[Given data Boundary: Start]
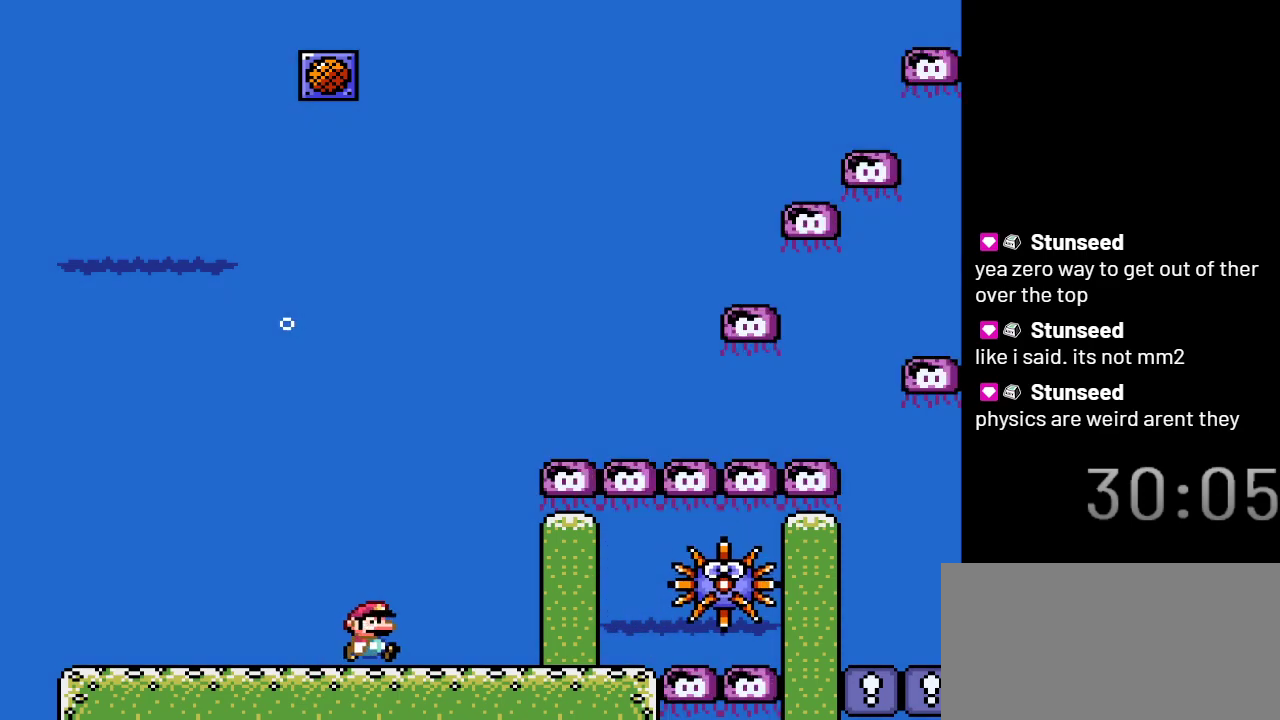
{"buttons": ["DPAD_RIGHT"], "events": []}
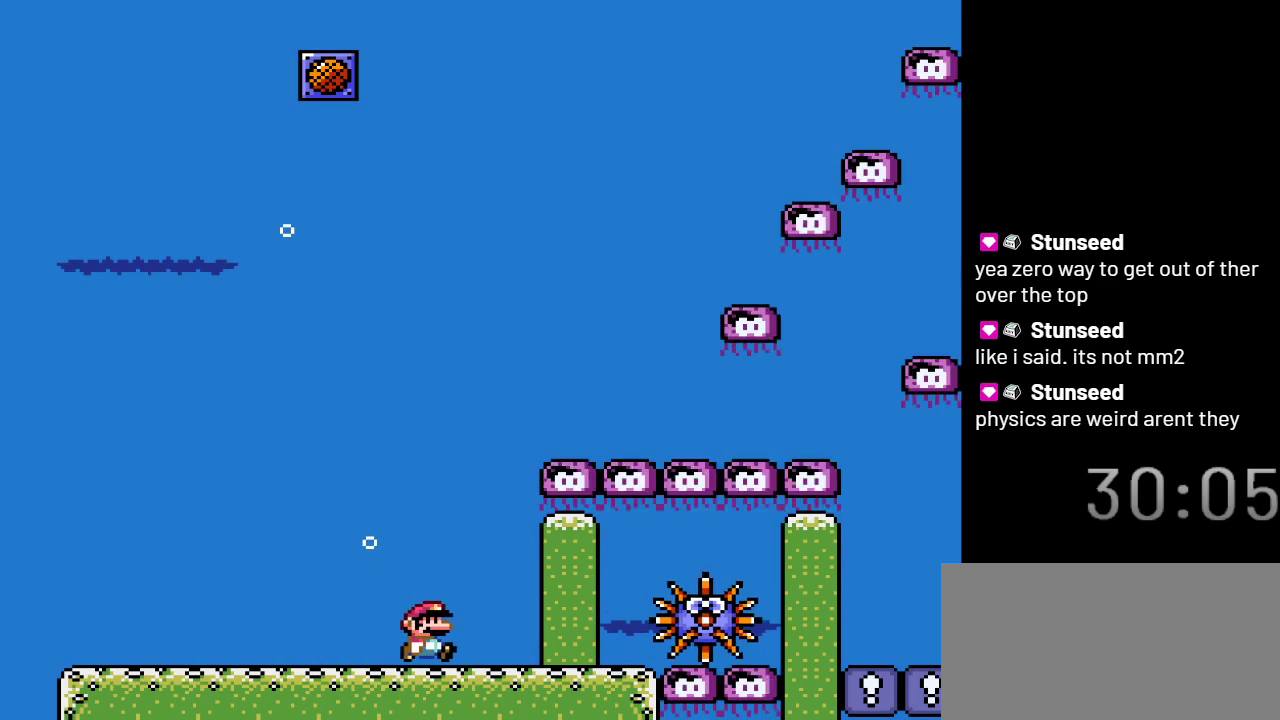
{"buttons": ["DPAD_RIGHT"], "events": []}
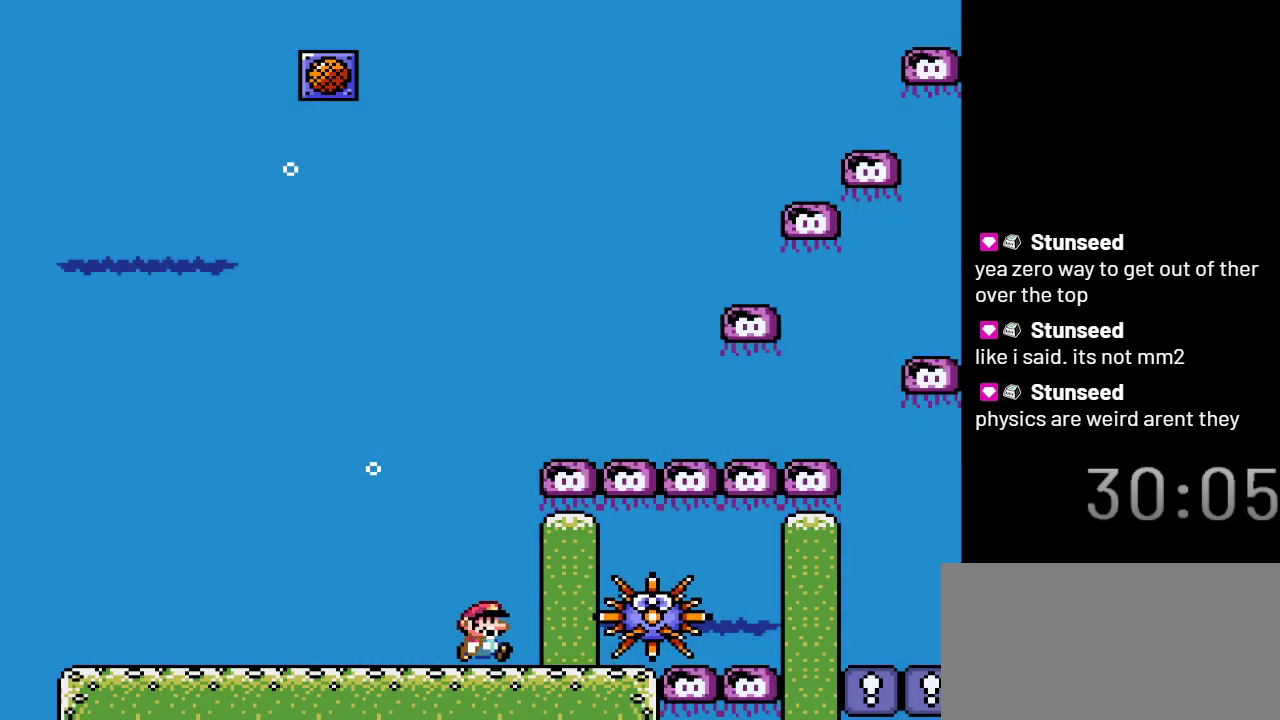
{"buttons": ["DPAD_RIGHT"], "events": []}
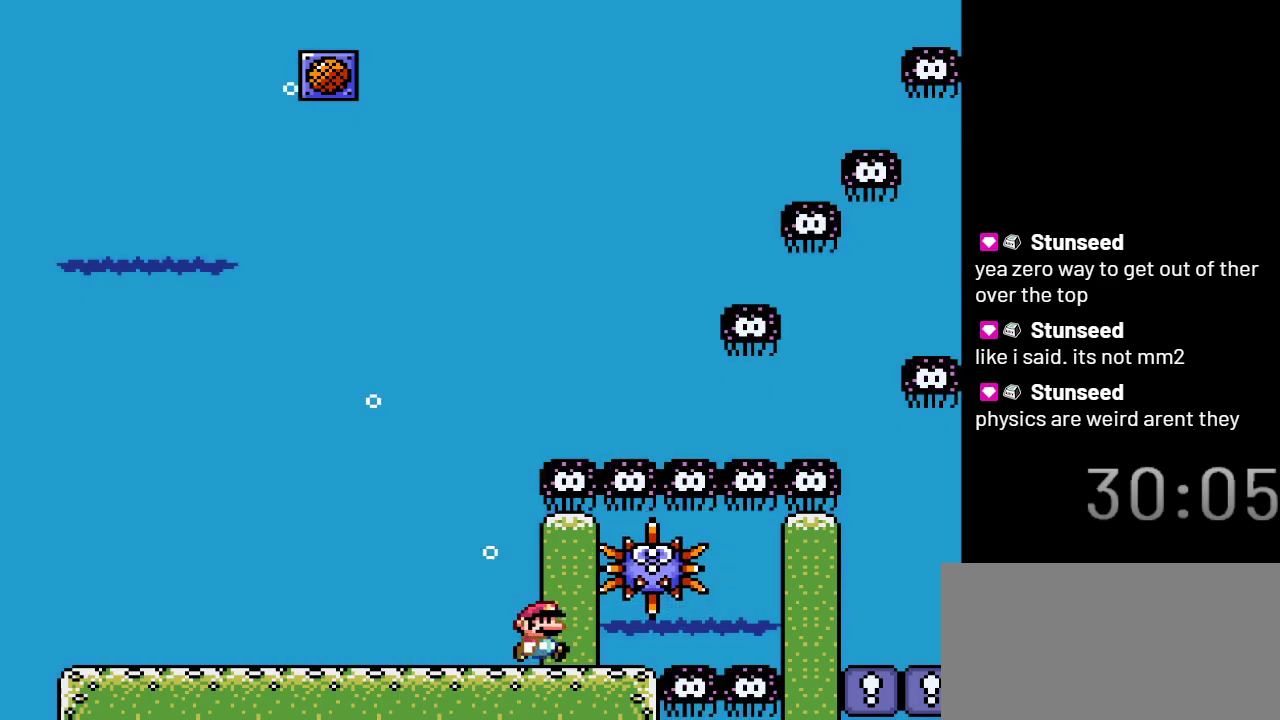
{"buttons": [], "events": [[133, "DPAD_RIGHT", "up"]]}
[Given data Boundary: End]
Activity: Leaving the pictures out, write out all the material above exactly.

Result of this exercise:
{"buttons": ["DPAD_RIGHT"], "events": []}
{"buttons": ["DPAD_RIGHT"], "events": []}
{"buttons": ["DPAD_RIGHT"], "events": []}
{"buttons": [], "events": [[133, "DPAD_RIGHT", "up"]]}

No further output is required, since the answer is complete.